Department of Gastrointestinal Surgery, The Second People's Hospital of Yibin, Sichuan, Chengdu, China (mainland).
Med Sci Monit. 2020 May 9;26:e919003. doi: 10.12659/MSM.919003.
BACKGROUND The retropancreatic fusion fascia is recognized as the anatomical landmark during retropancreatic mobilization. However, its role in D2 total gastrectomy for proximal advanced gastric cancer (PAGC) remains unexplored. This study aimed to develop the retropancreatic fusion fascia-oriented ex vivo approach for splenic hilar lymphadenectomy (RP-SL) to avoid difficulty in using the total laparoscopic approach (TL-SL). MATERIAL AND METHODS The data for patients with PAGC who underwent D2 total gastrectomy were retrieved from our clinical database and electronic medical records (December 2016 to December 2018), with a 1:1 match ratio for balance of the 2 groups. RESULTS In sum, 84 matched patients were included in the study. There were 2360 retrieved lymph nodes (LNs), with an average of 28.10. Sixteen patients were confirmed with positive splenic hilar lymphadenectomy, and the mean harvested lymph nodes (LNs) were significantly increased in the RP-SL group compared to the TL-SL group (3.07 vs. 2.29, P<0.001), decreased operative time (193.21 min vs. 247.74 min, P<0.001), and less blood loss (96.90 mL vs. 185.24 mL, P=0.001) in the RP-SL group. Postoperative hospital stay (6.55 days vs. 7.26 days), rate of morbidity (9.50% vs. 11.91%), and overall costs (¥65255.64 vs. ¥64419.91) were comparable between the groups (P>0.05). CONCLUSIONS The landmark at the conjunction between the superior mesenteric vessels and the inferior pancreatic margin made it feasible to identify the retropancreatic areolar. The RP-SL approach was safe and efficient for splenic hilar lymphadenectomy.
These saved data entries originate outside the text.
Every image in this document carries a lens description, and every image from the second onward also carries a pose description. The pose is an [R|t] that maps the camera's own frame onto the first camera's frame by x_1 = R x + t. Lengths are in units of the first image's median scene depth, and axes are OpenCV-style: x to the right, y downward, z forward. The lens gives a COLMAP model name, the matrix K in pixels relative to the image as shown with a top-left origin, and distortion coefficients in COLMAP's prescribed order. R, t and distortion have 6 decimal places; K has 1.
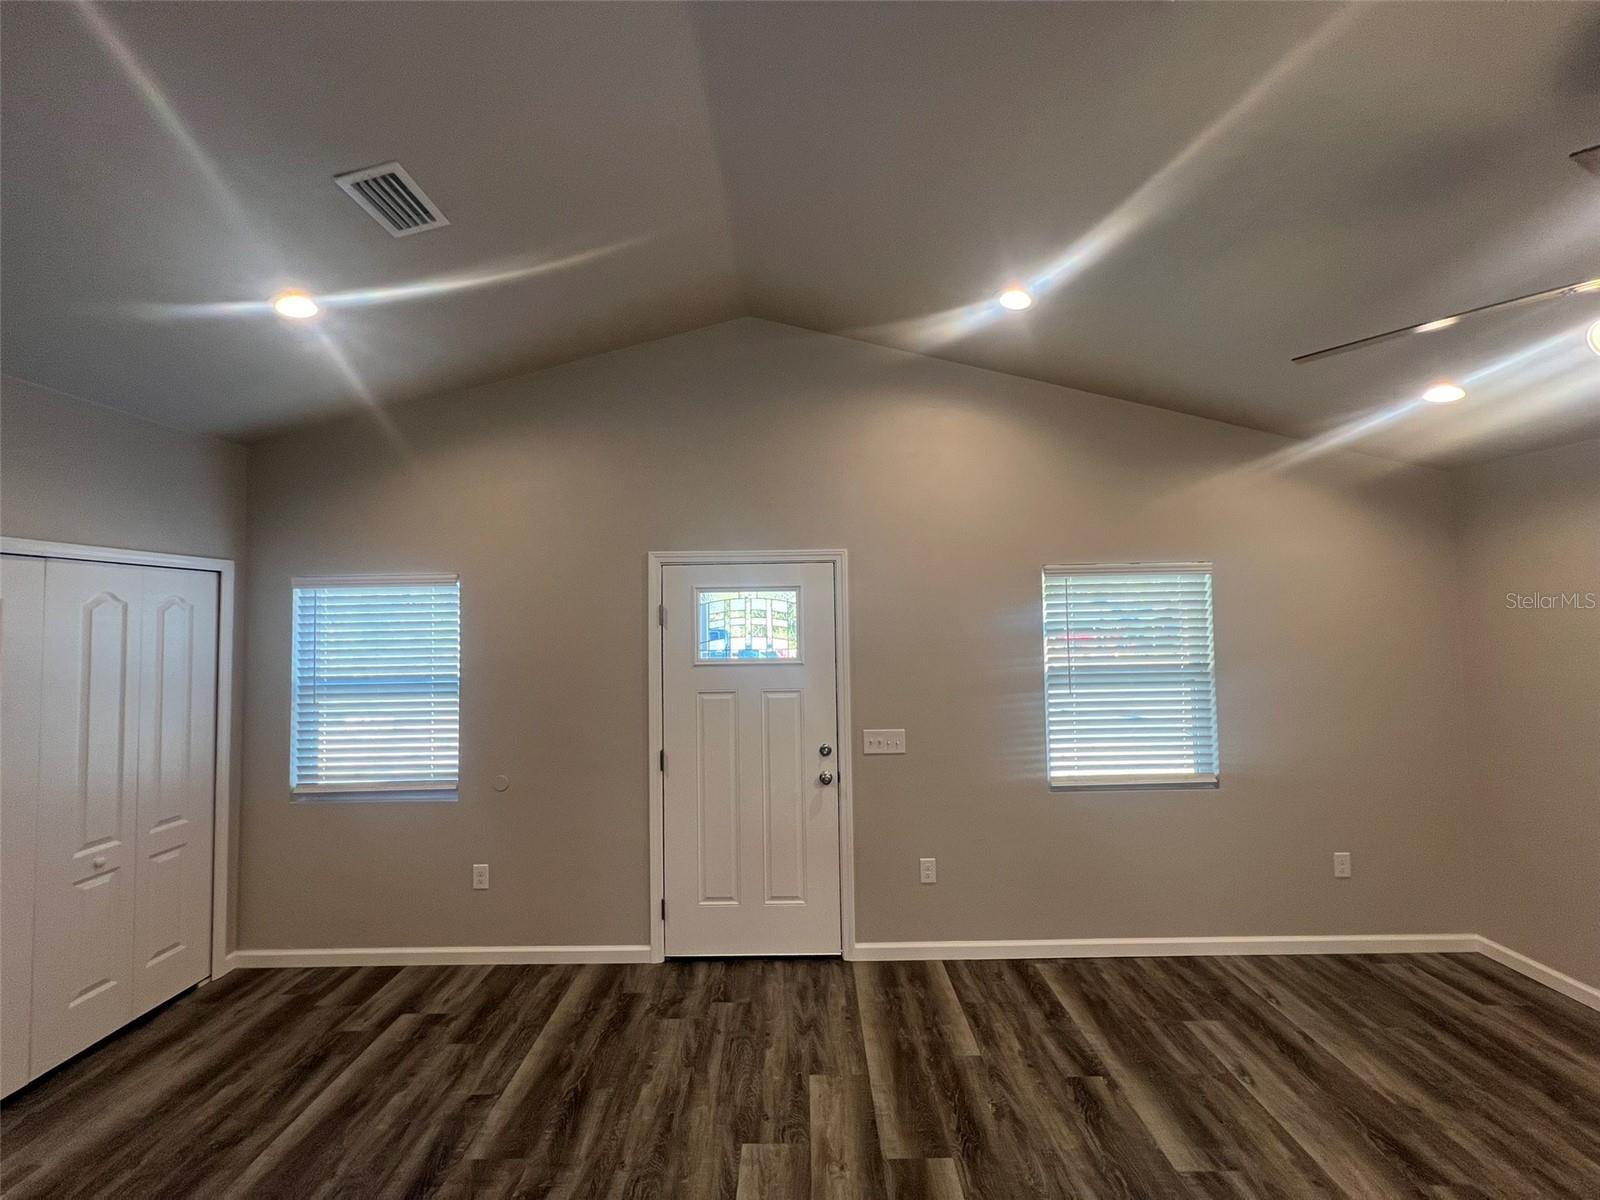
lens RADIAL K [[640.9, 0, 795.9], [0, 640.9, 597.4], [0, 0, 1]] dist [-0.004191, 0.001352]
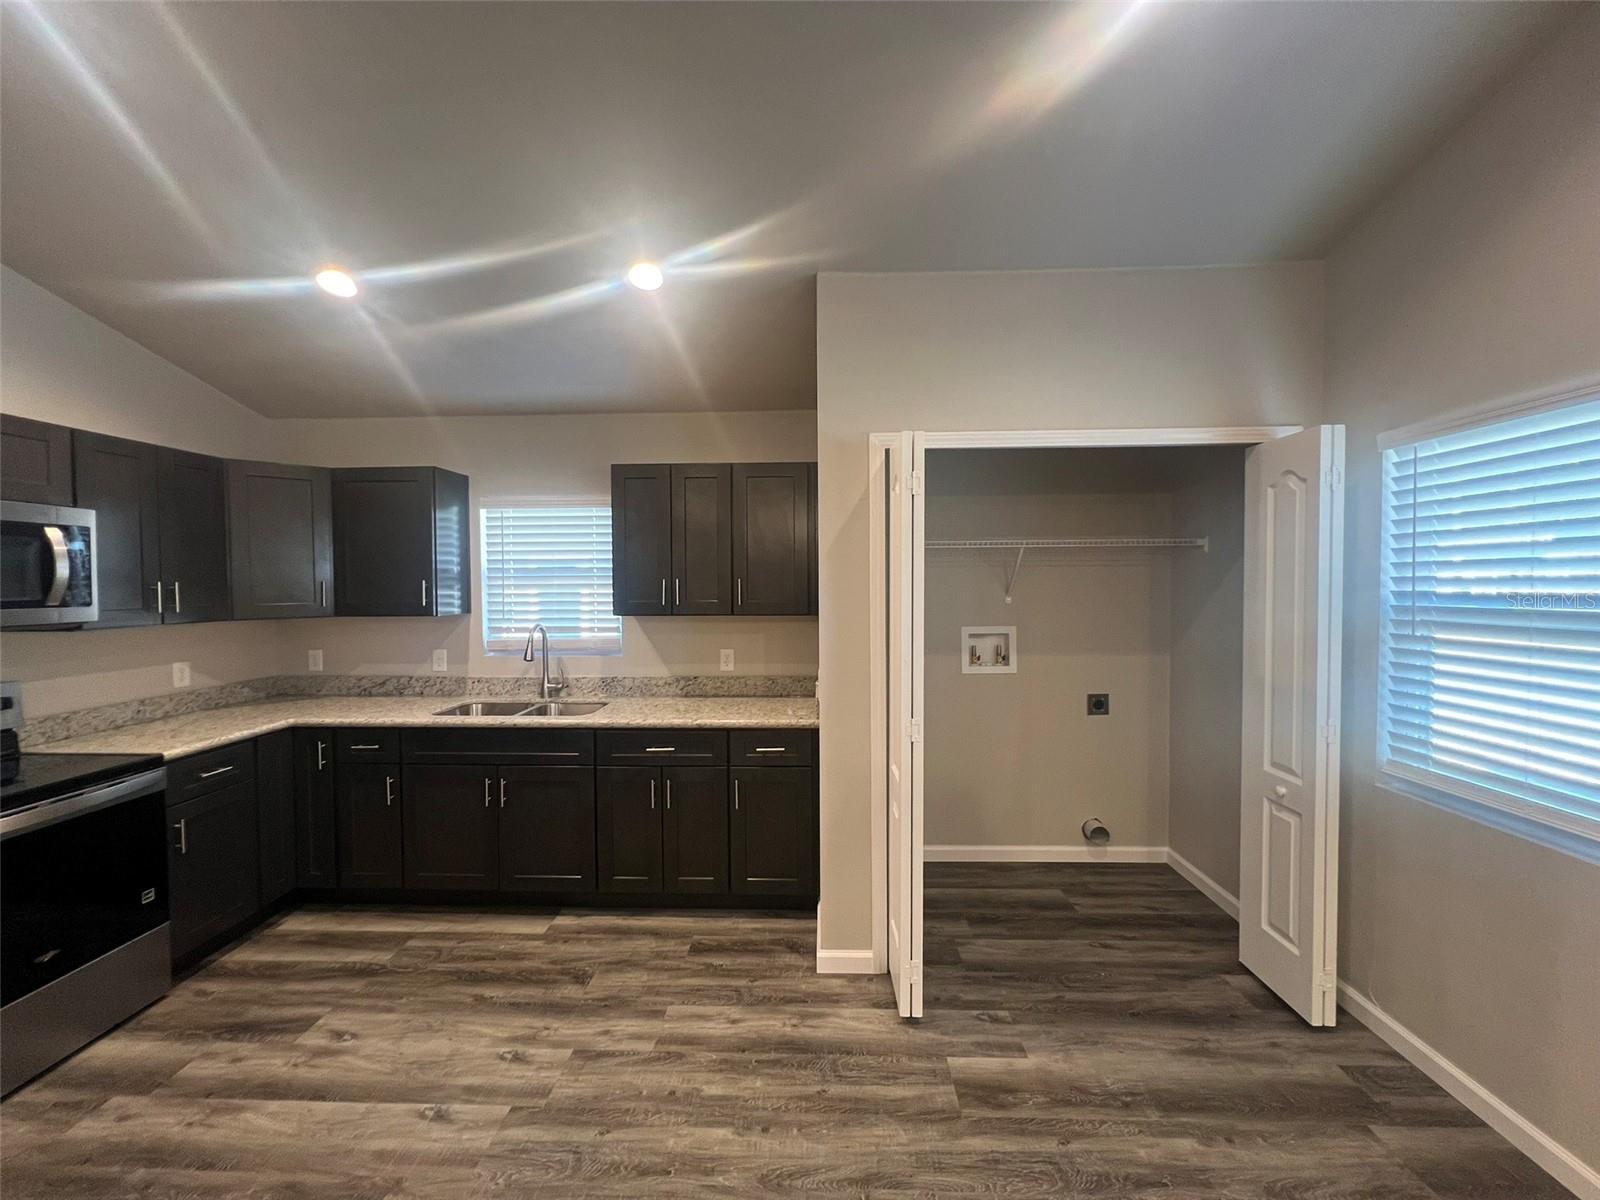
lens RADIAL K [[640.9, 0, 795.9], [0, 640.9, 597.4], [0, 0, 1]] dist [-0.004191, 0.001352]
pose [[-0.030009, 0.041441, -0.998690, -0.158101], [0.045132, 0.998177, 0.040064, 0.092984], [0.998530, -0.043871, -0.031825, 0.514193]]
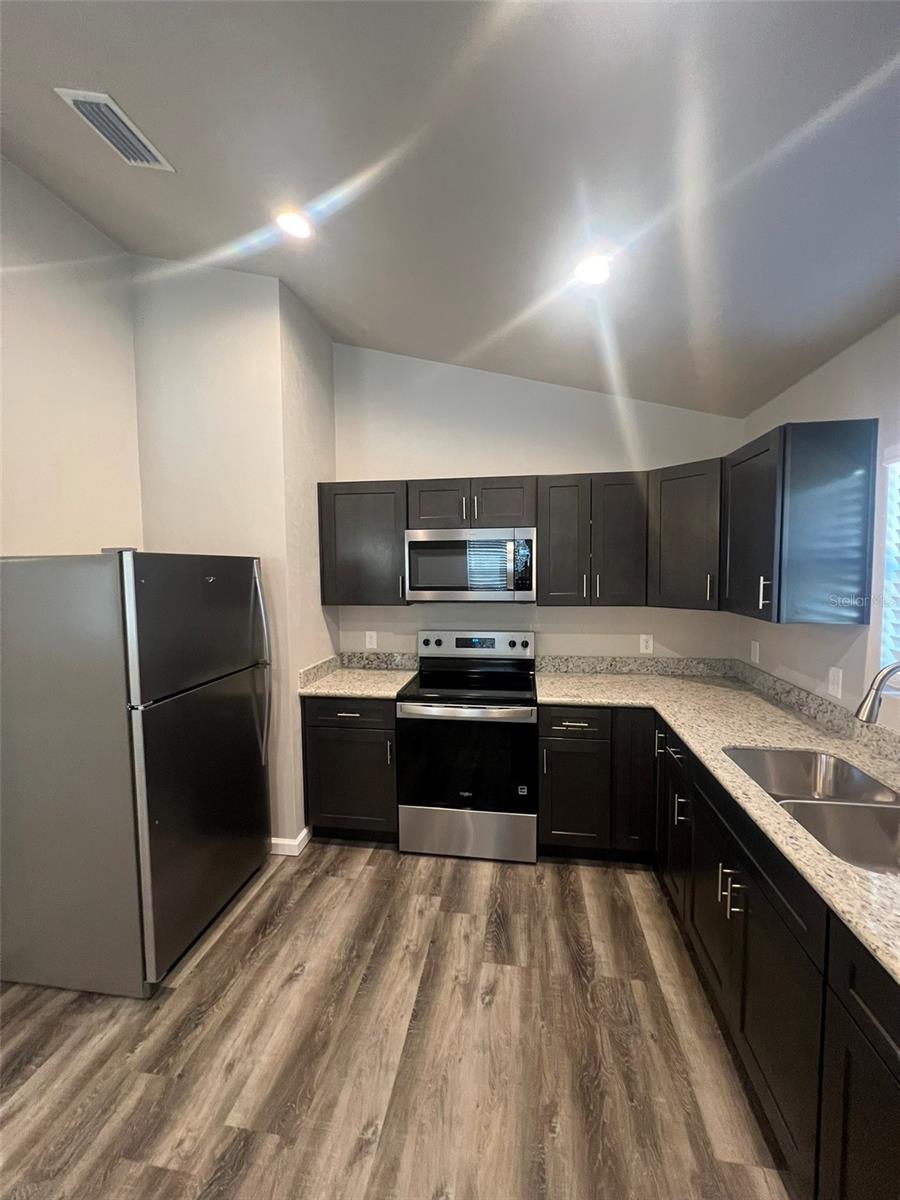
lens RADIAL K [[478.9, 0, 453.5], [0, 478.9, 597.9], [0, 0, 1]] dist [-0.001327, 0.000731]
pose [[-0.989155, 0.014043, 0.146202, -0.932812], [0.017765, 0.999550, 0.024184, 0.084852], [-0.145797, 0.026519, -0.988959, 0.542035]]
胰腺后融合筋膜被认为是胰腺后游离的解剖学标志。然而,其在近端进展期胃癌(PAGC)行 D2 全胃切除术中的作用仍未被探索。本研究旨在开发基于胰腺后融合筋膜的脾门淋巴结清扫术(RP-SL)的离体方法,以避免完全腹腔镜下清扫术(TL-SL)的困难。
从我院临床数据库和电子病历中检索出 2016 年 12 月至 2018 年 12 月行 D2 全胃切除术的 PAGC 患者的临床资料,按 1:1 比例匹配。
共纳入 84 例匹配患者。共清扫出 2360 枚淋巴结,平均每例 28.10 枚。16 例患者脾门淋巴结清扫阳性,RP-SL 组与 TL-SL 组相比,平均清扫淋巴结数量显著增加(3.07 vs. 2.29,P<0.001),手术时间缩短(193.21 min vs. 247.74 min,P<0.001),术中出血量减少(96.90 mL vs. 185.24 mL,P=0.001)。RP-SL 组患者术后住院时间(6.55 天 vs. 7.26 天)、并发症发生率(9.50% vs. 11.91%)和总费用(¥65255.64 vs. ¥64419.91)差异均无统计学意义(P>0.05)。
肠系膜上血管和胰腺下边缘交界处的标志可用于识别胰腺后疏松结缔组织。RP-SL 方法用于脾门淋巴结清扫是安全有效的。